彼氏がいるって女の子に言い寄るなよ。気持ち悪いって思われるの怖くないのかな。


「夏休み前までは、恋愛興味ないって断ってたから、信じられてないのかも」

「それでもどうかと思うけどな……。まぁ、1つ目は男避けってことだな?」

「簡単に言うとそうなるかな」

「わかった。俺が守るよ」


それは俺としても本望というか。香織に言い寄る悪い虫は駆除しときたい。それが彼氏持ちにアタックするような輩なら尚更。
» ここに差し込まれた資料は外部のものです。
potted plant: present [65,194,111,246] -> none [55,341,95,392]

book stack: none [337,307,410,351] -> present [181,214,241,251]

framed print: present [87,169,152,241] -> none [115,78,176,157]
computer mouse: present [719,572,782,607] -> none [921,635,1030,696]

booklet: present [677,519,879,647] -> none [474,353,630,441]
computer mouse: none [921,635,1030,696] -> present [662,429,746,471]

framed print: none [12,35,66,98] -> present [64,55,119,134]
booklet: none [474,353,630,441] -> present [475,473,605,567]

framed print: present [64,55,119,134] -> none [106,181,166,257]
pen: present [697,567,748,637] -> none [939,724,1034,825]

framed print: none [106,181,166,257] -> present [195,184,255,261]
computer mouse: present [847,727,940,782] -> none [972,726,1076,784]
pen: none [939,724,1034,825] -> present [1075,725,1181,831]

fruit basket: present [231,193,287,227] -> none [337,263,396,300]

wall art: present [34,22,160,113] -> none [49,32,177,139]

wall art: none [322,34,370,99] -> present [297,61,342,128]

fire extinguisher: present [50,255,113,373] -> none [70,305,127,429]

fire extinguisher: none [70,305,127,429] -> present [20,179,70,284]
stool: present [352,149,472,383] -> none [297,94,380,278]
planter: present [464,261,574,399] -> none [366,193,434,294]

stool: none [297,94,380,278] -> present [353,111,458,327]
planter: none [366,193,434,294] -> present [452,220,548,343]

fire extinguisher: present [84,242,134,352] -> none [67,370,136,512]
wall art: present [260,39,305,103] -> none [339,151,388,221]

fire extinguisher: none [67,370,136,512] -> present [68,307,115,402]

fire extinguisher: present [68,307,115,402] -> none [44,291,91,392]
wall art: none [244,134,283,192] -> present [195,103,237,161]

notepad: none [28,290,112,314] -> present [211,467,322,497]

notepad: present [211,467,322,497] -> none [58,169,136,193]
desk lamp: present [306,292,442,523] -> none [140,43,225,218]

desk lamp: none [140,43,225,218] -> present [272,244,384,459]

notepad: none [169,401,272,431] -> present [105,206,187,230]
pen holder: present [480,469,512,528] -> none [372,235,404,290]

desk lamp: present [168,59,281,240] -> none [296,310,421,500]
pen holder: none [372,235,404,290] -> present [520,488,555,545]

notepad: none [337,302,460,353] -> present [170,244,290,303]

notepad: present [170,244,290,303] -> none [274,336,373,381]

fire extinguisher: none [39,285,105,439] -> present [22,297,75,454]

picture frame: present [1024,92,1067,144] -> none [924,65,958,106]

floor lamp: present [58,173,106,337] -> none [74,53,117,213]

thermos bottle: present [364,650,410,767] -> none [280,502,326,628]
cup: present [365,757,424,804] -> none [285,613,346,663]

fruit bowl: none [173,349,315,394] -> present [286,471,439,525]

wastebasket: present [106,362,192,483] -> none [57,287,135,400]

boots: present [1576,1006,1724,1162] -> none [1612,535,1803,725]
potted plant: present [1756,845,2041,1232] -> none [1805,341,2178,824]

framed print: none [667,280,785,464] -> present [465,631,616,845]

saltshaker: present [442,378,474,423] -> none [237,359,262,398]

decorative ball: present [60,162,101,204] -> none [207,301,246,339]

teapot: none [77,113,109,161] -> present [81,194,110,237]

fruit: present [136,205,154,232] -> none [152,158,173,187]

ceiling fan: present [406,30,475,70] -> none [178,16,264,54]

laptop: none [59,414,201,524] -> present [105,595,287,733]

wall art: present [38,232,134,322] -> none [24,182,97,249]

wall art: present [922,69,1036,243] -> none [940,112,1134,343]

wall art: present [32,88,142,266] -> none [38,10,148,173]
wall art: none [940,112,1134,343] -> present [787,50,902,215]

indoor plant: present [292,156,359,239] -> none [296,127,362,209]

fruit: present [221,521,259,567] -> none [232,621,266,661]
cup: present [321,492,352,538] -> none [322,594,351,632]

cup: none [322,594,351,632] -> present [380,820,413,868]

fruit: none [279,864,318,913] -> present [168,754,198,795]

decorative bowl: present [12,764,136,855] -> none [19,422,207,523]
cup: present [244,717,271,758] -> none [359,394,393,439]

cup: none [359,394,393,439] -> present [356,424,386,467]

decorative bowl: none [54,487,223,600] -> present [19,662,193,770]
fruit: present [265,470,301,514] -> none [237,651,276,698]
出来れば、もう今後寄ってこなくなるようにしたいよな。いい方法ないかな。


「それで、2つ目ってのは?」

「うん。これも、私の断り方が悪かったかな、とも思うんだけど」

「何があったんだ?」


香織も苦労が耐えないな。少しでも背負ってあげられたら、いいよな。


「彼氏がいるって断ってたから、女子の友達とか、クラスメイトから、どんな人なんだ!会わせて!って言われてて……」

「……はい?」


勝手に、もう1つも男関連だろうと思っていた俺は間の抜けた声が出た。


「友達と話して欲しい、とかじゃなくてね?一緒にいる所をみたい、っていう感じで」

「俺はいいよ、俺はいいんだけど。香織は嫌じゃないのか?」


俺の文化祭に来た時に、俺とのことを誤魔化してたのは記憶にあるし、香織側が大丈夫ではないのでは。

そんな心配をしている俺に、香織はなんて事ないと言うように、話してくれる。


「うん。全然平気だよ。今の優斗は、私の自慢の彼氏だもん。優斗の学校の文化祭の時は、私のせいで一緒に回れなかったし。リベンジだよ」

「そっか。そうだな。一緒に楽しもう」


今聞いた、2つの相談事は、俺と香織が楽しく文化祭を回ればどっちも解決に向かうはずだ。ちょっと工夫や時間はいるだろうけど。


そんな事を話しているうちに、電車の時間がギリギリになってしまった。普段から、余裕もって家を出ていてよかったと思える。


「それじゃ、また帰りに」

「うん。またね!」


前向きな言葉で話を終えられたので、元気そうに香織が電車へ向かっていく姿を見て、安心する。

香織を見送った後に、慌てて俺も電車に乗った。